Problems to work on
A. Answer these from the Jimmy Sloane profile, one line each:
(i) Where was Sloane born?
(ii) What position did he play?
(iii) How many goals did he score in his inaugural Football League season?
B. Transcribe the Jimmy Sloane profile from "Personal information" up to and including "1947 (aged 80–81)".
C. List every field label in the Personal information section of the Jimmy Sloane profile.

Document section
** Start **

Jimmy Sloane

Personal information
- Full name: James Fullarton Sloane
- Date of birth: 13 May 1866
- Place of birth: Govan, Scotland
- Date of death: 1947 (aged 80–81)
- Place of death: Glasgow, Scotland
- Position: Centre forward

Senior career*
- Years: Team / Apps / (Gls)
- 1887: Rangers
- 1888–1889: Stoke / 11 / (2)
- 1889: Rangers

= Jimmy Sloane =

Scottish footballer

James Fullarton Sloane (13 May 1866 – 1947) was a Scottish footballer who played in the Football League for Stoke.

==Career==
Sloane played for Rangers before moving south of the border to Stoke where he was a member of the club's first Football League squad. He played eleven matches in that inaugural league season scoring twice before returning to Rangers.

** End **

Stored data
** Start **

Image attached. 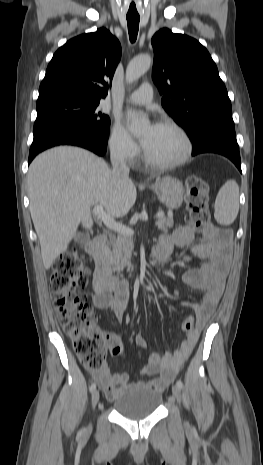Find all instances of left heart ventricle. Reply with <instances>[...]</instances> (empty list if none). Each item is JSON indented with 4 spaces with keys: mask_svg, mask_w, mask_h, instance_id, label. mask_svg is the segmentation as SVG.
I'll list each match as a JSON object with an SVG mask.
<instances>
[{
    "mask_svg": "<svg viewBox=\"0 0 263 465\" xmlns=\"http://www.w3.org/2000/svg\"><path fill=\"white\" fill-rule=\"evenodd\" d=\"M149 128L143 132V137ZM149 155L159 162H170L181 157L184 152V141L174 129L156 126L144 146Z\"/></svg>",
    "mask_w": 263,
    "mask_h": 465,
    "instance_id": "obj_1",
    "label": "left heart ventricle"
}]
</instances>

** End **
** Start **

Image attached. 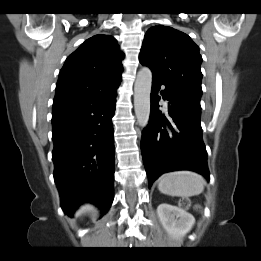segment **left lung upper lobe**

** End **

Complete answers
A.
(i) Govan, Scotland
(ii) Centre forward
(iii) Two

B.
Personal information
- Full name: James Fullarton Sloane
- Date of birth: 13 May 1866
- Place of birth: Govan, Scotland
- Date of death: 1947 (aged 80–81)

C.
Full name
Date of birth
Place of birth
Date of death
Place of death
Position